We've all seen it in others' kids or experienced it with our own: the childhood meltdowns that bring both child and parent to their knees. The screaming fits at the supermarket that are so embarrassing and frustrating, parents want to take the first plane out of the country. The nagging worry that they will be seen as awful, unfit parents, with social services lurking around the corner; all scrutinizing and judging the lack of parenting skills. Been there? Done that? I sure have and it's not something I'd want to re-visit ever again.
But at what point are your child's temper tantrums something to be concerned about?
I remember years ago, when my kids were tots, I had a friend whose young
son would have explosive "over the top" temper outbursts. Some were predictable, like with all our kids- if he couldn't have ice-cream NOW, he would attack the floor with legs and arms flailing. Other times, the outbursts seemed unprovoked. His parents tried everything they could to help, but not a single therapist could understand the reason for his problems. Medications, behavioral interventions...nothing worked. He carried his tantrums up until middle school, at which time I'd lost touch with that family. I've often wondered how the young man is faring.
A new study came out on temper tantrums and while reading it, the feelings, the worries, all came flooding back to me.

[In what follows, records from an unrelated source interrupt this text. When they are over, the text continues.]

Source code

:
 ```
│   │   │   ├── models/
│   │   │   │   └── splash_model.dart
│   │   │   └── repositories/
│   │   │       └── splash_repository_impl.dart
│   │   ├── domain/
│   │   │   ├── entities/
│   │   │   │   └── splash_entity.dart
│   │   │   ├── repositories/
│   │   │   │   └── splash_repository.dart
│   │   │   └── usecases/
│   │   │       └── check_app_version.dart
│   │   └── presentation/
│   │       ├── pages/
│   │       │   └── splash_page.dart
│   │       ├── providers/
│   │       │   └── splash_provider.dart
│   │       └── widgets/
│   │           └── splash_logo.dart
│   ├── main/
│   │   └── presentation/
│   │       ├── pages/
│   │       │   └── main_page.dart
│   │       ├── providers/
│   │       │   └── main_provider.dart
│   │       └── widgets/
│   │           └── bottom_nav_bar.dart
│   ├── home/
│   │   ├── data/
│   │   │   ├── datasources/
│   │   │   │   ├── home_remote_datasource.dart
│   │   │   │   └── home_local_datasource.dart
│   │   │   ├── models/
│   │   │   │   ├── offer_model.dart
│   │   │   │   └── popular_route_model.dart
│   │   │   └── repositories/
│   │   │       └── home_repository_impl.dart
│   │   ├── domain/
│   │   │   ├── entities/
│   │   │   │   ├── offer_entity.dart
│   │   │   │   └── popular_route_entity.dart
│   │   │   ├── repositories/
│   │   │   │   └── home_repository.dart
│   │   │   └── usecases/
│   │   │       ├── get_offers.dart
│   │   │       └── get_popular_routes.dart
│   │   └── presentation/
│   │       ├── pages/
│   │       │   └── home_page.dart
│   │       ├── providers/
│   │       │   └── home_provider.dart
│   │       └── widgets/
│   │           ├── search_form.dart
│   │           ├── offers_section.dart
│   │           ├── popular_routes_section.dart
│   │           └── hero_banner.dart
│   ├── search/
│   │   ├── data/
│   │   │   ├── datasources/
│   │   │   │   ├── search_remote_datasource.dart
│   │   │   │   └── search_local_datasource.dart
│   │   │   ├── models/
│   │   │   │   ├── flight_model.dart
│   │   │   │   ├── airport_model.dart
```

How DO we know when a tantrum is just a tantrum? When is it time to seek the opinion of a professional?
The study, by Dr. Andy Belden of Washington University School of Medicine in St. Louis, was published in the Journal of Pediatrics. His team analyzed parent reports of tantrum behaviors in 279 children, aged 3-6, comparing healthy children to those with histories of ADHD, oppositional defiance disorder, depression, and other disruptive disorders.

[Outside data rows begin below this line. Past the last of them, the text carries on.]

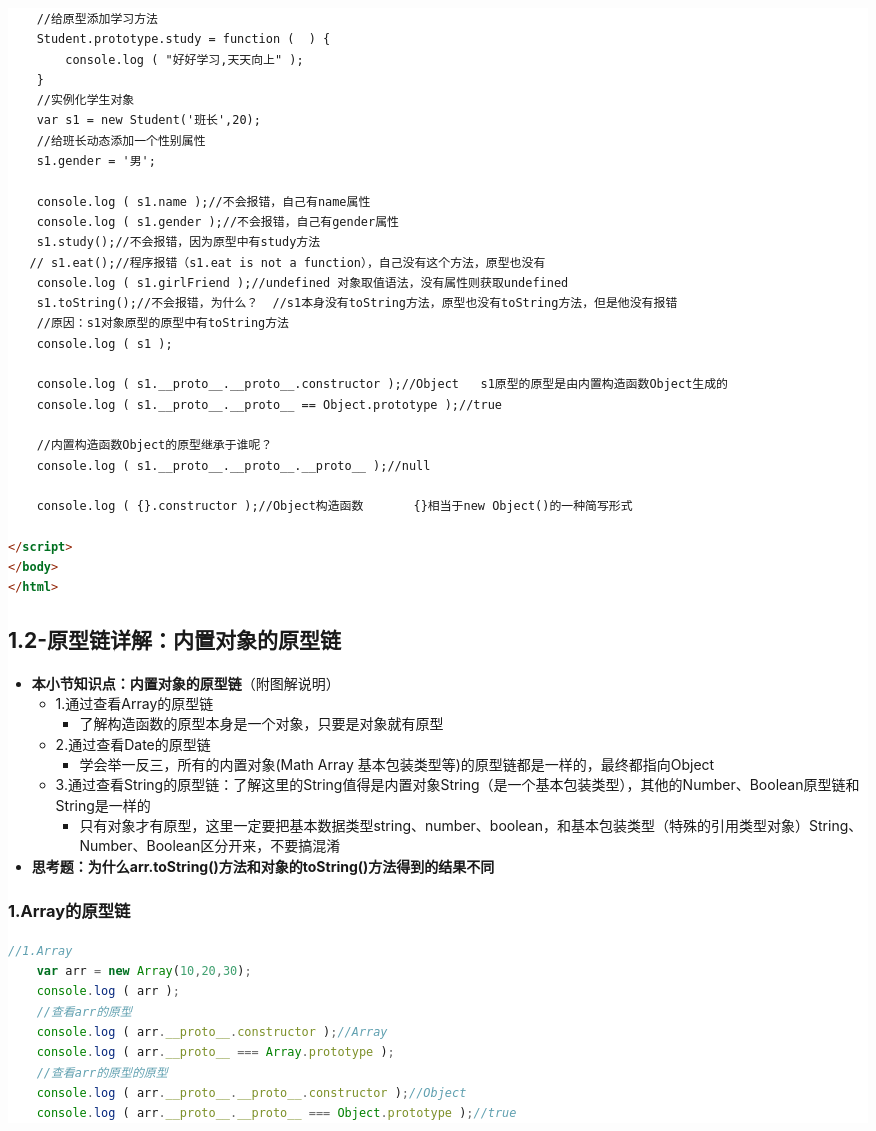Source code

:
 ```html
    //给原型添加学习方法
    Student.prototype.study = function (  ) {
        console.log ( "好好学习,天天向上" );
    }
    //实例化学生对象
    var s1 = new Student('班长',20);
    //给班长动态添加一个性别属性
    s1.gender = '男';

    console.log ( s1.name );//不会报错，自己有name属性
    console.log ( s1.gender );//不会报错，自己有gender属性
    s1.study();//不会报错，因为原型中有study方法
   // s1.eat();//程序报错（s1.eat is not a function），自己没有这个方法，原型也没有
    console.log ( s1.girlFriend );//undefined 对象取值语法，没有属性则获取undefined
    s1.toString();//不会报错，为什么？  //s1本身没有toString方法，原型也没有toString方法，但是他没有报错
    //原因：s1对象原型的原型中有toString方法
    console.log ( s1 );

    console.log ( s1.__proto__.__proto__.constructor );//Object   s1原型的原型是由内置构造函数Object生成的
    console.log ( s1.__proto__.__proto__ == Object.prototype );//true

    //内置构造函数Object的原型继承于谁呢？
    console.log ( s1.__proto__.__proto__.__proto__ );//null

    console.log ( {}.constructor );//Object构造函数       {}相当于new Object()的一种简写形式

</script>
</body>
</html>
```



## 1.2-原型链详解：内置对象的原型链



* **本小节知识点：内置对象的原型链**（附图解说明）
  * 1.通过查看Array的原型链
    * 了解构造函数的原型本身是一个对象，只要是对象就有原型
  * 2.通过查看Date的原型链
    * 学会举一反三，所有的内置对象(Math Array 基本包装类型等)的原型链都是一样的，最终都指向Object
  * 3.通过查看String的原型链：了解这里的String值得是内置对象String（是一个基本包装类型），其他的Number、Boolean原型链和String是一样的
    * 只有对象才有原型，这里一定要把基本数据类型string、number、boolean，和基本包装类型（特殊的引用类型对象）String、Number、Boolean区分开来，不要搞混淆
* **思考题：为什么arr.toString()方法和对象的toString()方法得到的结果不同**



### 1.Array的原型链



```javascript
//1.Array
    var arr = new Array(10,20,30);
    console.log ( arr );
    //查看arr的原型
    console.log ( arr.__proto__.constructor );//Array
    console.log ( arr.__proto__ === Array.prototype );
    //查看arr的原型的原型
    console.log ( arr.__proto__.__proto__.constructor );//Object
    console.log ( arr.__proto__.__proto__ === Object.prototype );//true
```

His conclusion was that children who have long, frequent or aggressive temper tantrums might be at risk of depression or disruptive disorders.
Though most all children have tantrums when hungry, tired, over-stimulated or frustrated, the key in this study was to
analyze the styles and duration of the tantrums.

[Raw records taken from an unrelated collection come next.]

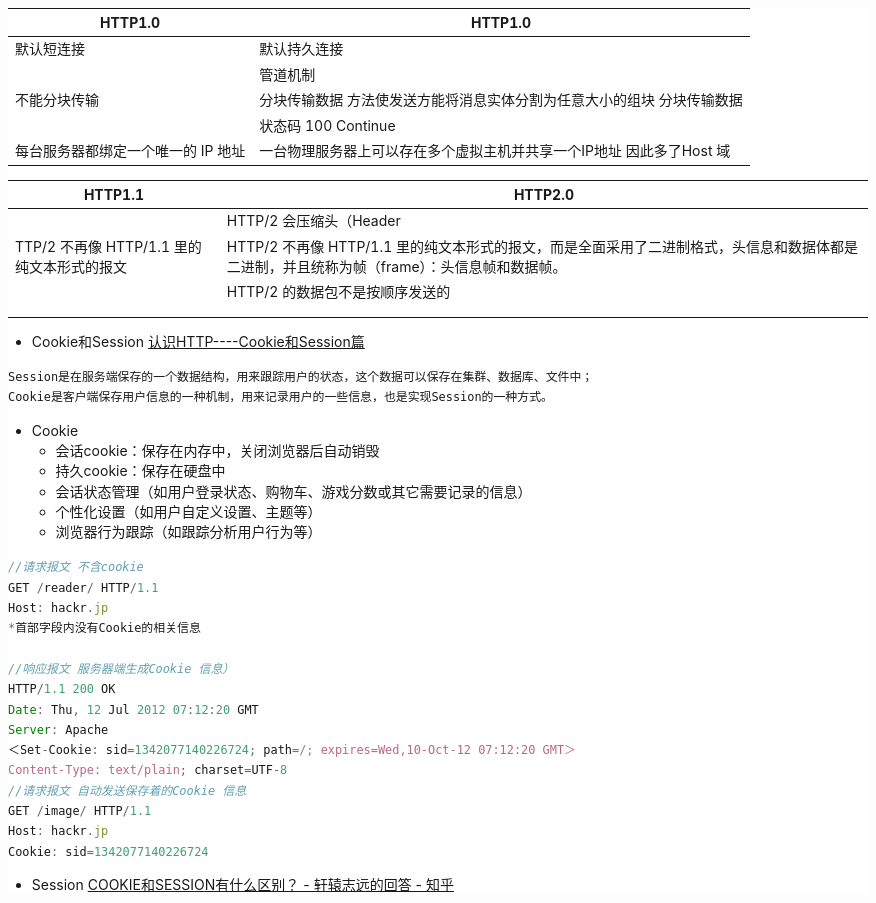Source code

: |  HTTP1.0  |  HTTP1.0 |
|----|----|
|   默认短连接 | 默认持久连接   |
|    |   管道机制 |
|  不能分块传输  |   分块传输数据 方法使发送方能将消息实体分割为任意大小的组块 分块传输数据 |
|    |   状态码 100 Continue |
| 每台服务器都绑定一个唯一的 IP 地址   |   一台物理服务器上可以存在多个虚拟主机并共享一个IP地址 因此多了Host 域 |

|  HTTP1.1  |  HTTP2.0 |
|----|----|
|    |   HTTP/2 会压缩头（Header |
| TTP/2 不再像 HTTP/1.1 里的纯文本形式的报文   | HTTP/2 不再像 HTTP/1.1 里的纯文本形式的报文，而是全面采用了二进制格式，头信息和数据体都是 二进制，并且统称为帧（frame）：头信息帧和数据帧。   |
|    |  HTTP/2 的数据包不是按顺序发送的  |
|    |    |
|    |    |
- Cookie和Session [认识HTTP----Cookie和Session篇](https://zhuanlan.zhihu.com/p/27669892)
```md
Session是在服务端保存的一个数据结构，用来跟踪用户的状态，这个数据可以保存在集群、数据库、文件中；
Cookie是客户端保存用户信息的一种机制，用来记录用户的一些信息，也是实现Session的一种方式。
```
- Cookie
  - 会话cookie：保存在内存中，关闭浏览器后自动销毁
  - 持久cookie：保存在硬盘中
  - 会话状态管理（如用户登录状态、购物车、游戏分数或其它需要记录的信息）
  - 个性化设置（如用户自定义设置、主题等）
  - 浏览器行为跟踪（如跟踪分析用户行为等）

```js
//请求报文 不含cookie
GET /reader/ HTTP/1.1
Host: hackr.jp
*首部字段内没有Cookie的相关信息

//响应报文 服务器端生成Cookie 信息）
HTTP/1.1 200 OK
Date: Thu, 12 Jul 2012 07:12:20 GMT
Server: Apache
＜Set-Cookie: sid=1342077140226724; path=/; expires=Wed,10-Oct-12 07:12:20 GMT＞
Content-Type: text/plain; charset=UTF-8
//请求报文 自动发送保存着的Cookie 信息
GET /image/ HTTP/1.1
Host: hackr.jp
Cookie: sid=1342077140226724
```
- Session [COOKIE和SESSION有什么区别？ - 轩辕志远的回答 - 知乎](https://www.zhihu.com/question/19786827/answer/28752144)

Belden's team devised five high-risk tantrum styles:
- Tantrums that caused self injury; tantrums involving violence
- Tantrums in which children cannot calm themselves without help
- Tantrums lasting more than 25 minutes
- Tantrums occurring more than 5 times a day, or between 10 and 20 times a month
Of those, Belden said tantrums in which children harm themselves were most often associated with depression and should be considered very serious.
He said any of those high-risk behaviors would warrant a call to the doctor: "If it gets to the point where the parent is uncomfortable leaving the house because they are so fearful their child will have a tantrum, that should be a sign to the parent to seek help."
Thinking about my friend's son, knowing what I now know about temper tantrums, I pray that he is doing ok and that he got the help he needed.
If you're concerned about your child's temper tantrums, perhaps the best place to start is to discuss it with his pediatrician. If you're still unsure, consult with a pediatric psychologist, psychiatrist or neurologist.